Giovani e agricoltura: speranze e bisogni

giovani-agricoltura

Abbiamo detto della crescita in fatturato del settore agricolo-agroalimentare, dei nuovi nuovi posti di lavoro tra campi e fattorie e del boom di under 35 che intraprendono il mestiere del contadino. Bene, bello, ora però facciamoci una domanda: perché i giovani italiani si avvicinano all’agricoltura dopo che un’intera generazione ha fatto di tutto per lasciarsi alle spalle il mondo rurale? E quali sono le reali prospettive di questi nuovi pionieri?

Mettendo insieme con pazienza il contenuto di interviste, dibattiti, forum, blog, convegni, programmi tv e quant’altro vi venga in mente negli ultimi tempi emerge che alla prima domanda corrispondono due risposte: l’avvicinamento dei giovani all’agricoltura nasce sia da un bisogno di concretezza avvertita dopo anni di economia basata principalmente sulla speculazione finanziaria, sia dalla difficoltà nel trovare lavoro in altri settori; da qui la disponibilità anche ai lavori stagionali che fino a pochi anni fa facevano solo gli stranieri. Le due motivazioni pesano uguale: scelta e necessità alla pari, cinquanta e cinquanta.
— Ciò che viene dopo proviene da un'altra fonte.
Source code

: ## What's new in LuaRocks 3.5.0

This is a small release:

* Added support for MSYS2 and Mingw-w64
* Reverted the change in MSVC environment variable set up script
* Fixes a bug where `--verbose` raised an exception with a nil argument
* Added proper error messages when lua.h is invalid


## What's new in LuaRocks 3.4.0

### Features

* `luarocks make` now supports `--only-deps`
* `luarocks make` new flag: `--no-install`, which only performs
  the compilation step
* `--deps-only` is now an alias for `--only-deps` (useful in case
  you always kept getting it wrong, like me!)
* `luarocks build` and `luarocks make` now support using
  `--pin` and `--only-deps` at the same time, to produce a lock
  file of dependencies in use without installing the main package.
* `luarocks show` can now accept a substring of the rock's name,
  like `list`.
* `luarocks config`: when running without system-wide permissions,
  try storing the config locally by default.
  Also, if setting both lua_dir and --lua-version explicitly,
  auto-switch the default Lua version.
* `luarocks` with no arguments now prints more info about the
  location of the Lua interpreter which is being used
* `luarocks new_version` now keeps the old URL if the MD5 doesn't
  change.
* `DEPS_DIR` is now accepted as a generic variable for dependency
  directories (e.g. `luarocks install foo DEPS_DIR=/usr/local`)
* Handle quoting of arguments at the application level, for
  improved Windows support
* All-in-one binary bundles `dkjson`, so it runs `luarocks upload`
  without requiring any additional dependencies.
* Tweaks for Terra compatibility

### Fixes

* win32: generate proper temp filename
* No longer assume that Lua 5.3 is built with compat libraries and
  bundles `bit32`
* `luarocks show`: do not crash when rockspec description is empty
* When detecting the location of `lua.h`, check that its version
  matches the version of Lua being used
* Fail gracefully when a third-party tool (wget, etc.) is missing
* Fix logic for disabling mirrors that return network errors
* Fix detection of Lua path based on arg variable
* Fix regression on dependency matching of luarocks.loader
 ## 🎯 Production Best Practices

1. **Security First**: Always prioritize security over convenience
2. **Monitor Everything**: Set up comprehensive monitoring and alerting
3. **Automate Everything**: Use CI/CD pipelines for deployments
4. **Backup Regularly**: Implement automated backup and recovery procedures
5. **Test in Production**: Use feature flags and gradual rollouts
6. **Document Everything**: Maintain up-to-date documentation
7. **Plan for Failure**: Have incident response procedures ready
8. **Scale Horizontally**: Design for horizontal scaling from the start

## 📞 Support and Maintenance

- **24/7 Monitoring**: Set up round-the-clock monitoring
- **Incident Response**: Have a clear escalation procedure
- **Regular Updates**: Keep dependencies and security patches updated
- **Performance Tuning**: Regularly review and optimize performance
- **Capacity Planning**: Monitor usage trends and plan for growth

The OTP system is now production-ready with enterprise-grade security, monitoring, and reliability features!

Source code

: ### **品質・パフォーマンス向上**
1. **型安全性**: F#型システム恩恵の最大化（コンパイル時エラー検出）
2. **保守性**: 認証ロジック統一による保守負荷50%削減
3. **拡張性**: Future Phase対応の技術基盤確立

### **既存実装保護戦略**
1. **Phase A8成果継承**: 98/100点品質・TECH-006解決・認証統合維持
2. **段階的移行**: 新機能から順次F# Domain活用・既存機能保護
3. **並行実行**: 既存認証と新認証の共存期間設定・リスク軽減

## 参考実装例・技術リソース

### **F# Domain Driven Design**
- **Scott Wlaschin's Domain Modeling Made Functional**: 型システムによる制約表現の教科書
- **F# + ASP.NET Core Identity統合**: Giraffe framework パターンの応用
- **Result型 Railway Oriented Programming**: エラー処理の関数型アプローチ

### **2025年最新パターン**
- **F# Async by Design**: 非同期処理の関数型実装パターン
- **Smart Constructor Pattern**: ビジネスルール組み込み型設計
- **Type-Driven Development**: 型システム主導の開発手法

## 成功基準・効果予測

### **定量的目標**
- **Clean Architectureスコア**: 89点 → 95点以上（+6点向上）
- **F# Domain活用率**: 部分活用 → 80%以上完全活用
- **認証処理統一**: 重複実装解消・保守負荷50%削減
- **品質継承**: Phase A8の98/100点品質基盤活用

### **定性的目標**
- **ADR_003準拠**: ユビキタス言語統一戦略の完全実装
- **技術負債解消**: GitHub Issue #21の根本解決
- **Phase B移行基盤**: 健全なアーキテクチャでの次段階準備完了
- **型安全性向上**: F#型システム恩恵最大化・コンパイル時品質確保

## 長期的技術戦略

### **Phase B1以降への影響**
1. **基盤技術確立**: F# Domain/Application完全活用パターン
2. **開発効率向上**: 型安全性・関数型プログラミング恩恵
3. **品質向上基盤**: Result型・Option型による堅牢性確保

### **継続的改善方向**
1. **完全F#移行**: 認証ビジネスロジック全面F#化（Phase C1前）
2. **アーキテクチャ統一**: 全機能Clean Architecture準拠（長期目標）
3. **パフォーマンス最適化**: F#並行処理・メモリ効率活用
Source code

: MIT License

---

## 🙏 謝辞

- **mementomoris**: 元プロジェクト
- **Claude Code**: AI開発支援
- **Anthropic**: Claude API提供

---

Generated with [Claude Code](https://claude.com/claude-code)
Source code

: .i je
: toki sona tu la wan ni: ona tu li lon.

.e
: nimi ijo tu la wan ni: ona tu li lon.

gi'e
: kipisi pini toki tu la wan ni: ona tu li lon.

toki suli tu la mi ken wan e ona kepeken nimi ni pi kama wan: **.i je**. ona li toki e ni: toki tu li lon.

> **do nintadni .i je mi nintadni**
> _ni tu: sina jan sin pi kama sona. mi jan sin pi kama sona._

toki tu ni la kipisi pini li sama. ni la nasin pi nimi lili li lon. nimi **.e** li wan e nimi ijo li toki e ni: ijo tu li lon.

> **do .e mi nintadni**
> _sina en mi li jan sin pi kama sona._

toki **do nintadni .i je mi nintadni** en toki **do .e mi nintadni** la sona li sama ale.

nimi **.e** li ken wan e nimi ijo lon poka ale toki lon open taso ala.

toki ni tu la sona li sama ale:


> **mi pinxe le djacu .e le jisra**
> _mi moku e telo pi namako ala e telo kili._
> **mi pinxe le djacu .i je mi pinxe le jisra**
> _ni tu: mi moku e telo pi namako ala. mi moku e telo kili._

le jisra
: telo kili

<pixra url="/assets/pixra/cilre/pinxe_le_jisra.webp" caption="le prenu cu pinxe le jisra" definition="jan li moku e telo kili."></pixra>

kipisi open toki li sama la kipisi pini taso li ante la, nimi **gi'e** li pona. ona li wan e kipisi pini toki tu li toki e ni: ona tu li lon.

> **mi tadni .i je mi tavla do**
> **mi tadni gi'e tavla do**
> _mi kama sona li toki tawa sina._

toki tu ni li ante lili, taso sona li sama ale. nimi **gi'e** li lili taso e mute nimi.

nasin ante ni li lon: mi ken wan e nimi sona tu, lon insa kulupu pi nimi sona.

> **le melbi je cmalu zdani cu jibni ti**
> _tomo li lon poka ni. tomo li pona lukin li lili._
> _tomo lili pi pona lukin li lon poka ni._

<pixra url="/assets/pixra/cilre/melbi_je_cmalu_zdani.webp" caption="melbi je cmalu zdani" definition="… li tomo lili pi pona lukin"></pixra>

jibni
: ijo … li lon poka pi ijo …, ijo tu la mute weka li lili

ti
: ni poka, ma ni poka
E per quanto riguarda le prospettive dell’agricoltura? Beh, da questo punto di vista regna l’ottimismo e tutti i navigati esperti concordano che nonostante le difficoltà poste da una burocrazia opprimente (ma chi l’ha fatta così?) e dal solito farraginoso sistema Italia (ma chi l’ha voluto?), i giovani in futuro potranno avere grandi soddisfazioni dal settore agricolo e nel contempo anche aiutare l’Italia a recuperare un paesaggio rurale dignitoso che si stava perdendo; forse anche perché aggredito in tutti i modi nei decenni scorsi. I giovani ringraziano e ci sperano davvero.

Discorsi a parte, le prospettive di lavoro sono concrete e non riguardano solo ortaggi e animali: le agroenergie (biogas e dintorni) negli ultimi anni hanno creato oltre 13mila posti di lavoro (anche problemi e polemiche a dire il vero ma questo è un altro capitolo) e sembra esserci ancora molto spazio di crescita. Probabilmente questo contribuisce a far cambiare l’attenzione dei giovani verso l’agricoltura, che decisamente non è più considerata un settore di serie b. Aggiungiamo un altro dato sul biogas: oggi in Italia il settore è costituito da circa 200 impianti  che producono  circa 900 megawatt di energia ogni anno. Ci manca purtroppo il numero preciso degli addetti, ma parliamo di qualche migliaio di persone.

Un aspetto che sarà utile considerare, sempre in tema di prospettive e per non ingannare i giovani, è che non si può parlare di crescita del biogas (che trova nei campi la sua materia prima) senza affrontare il problema della sua convivenza con l’agricoltura destinata all’alimentazione. Servono regole sull’uso del suolo e piani energetici che consentano lo sviluppo delle agroenergie senza sottrarre spazio (cioè terreni) all’utilizzo tradizionale per la produzione di derrate alimentari; per esempio favorendo l’uso energetico degli scarti delle lavorazioni agricole rispetto alle coltivazioni dedicate. Per non trovarsi presto di fronte a contraddizioni tanto palesi quanto disastrose.

Prospettive interessanti ce ne sono anche nell’agriturismo con le sue derivazioni: cicloturismo, ippoturismo e l’agriturismo enogastronomico. Lo sviluppo turistico rappresenta una grande opportunità per il mondo agricolo e per l’Italia in generale, anche perché si tratta di attività che implicitamente comportano la difesa dell’ambiente. Anche qui riusciamo a dare un dato: l’agriturismo enogastronomico porta in tutta Italia circa 4,5 milioni di turisti ogni anno per un indotto di circa 5 miliardi di euro. Se vi sembrano tanti sappiate che la sola Napa Valley in California ne attira 6 milioni. Per migliorare servirebbero un migliore coordinamento, anche in collegamento con le località turistiche tradizionali, e politiche adeguate.

Questi spunti nascono dalla tavola rotonda in tema agricoltura nel corso del terzo incontro dell’edizione 2013 di ‘Economia sotto l’ombrellone’ svoltosi a Lignano Pineta il 17 agosto.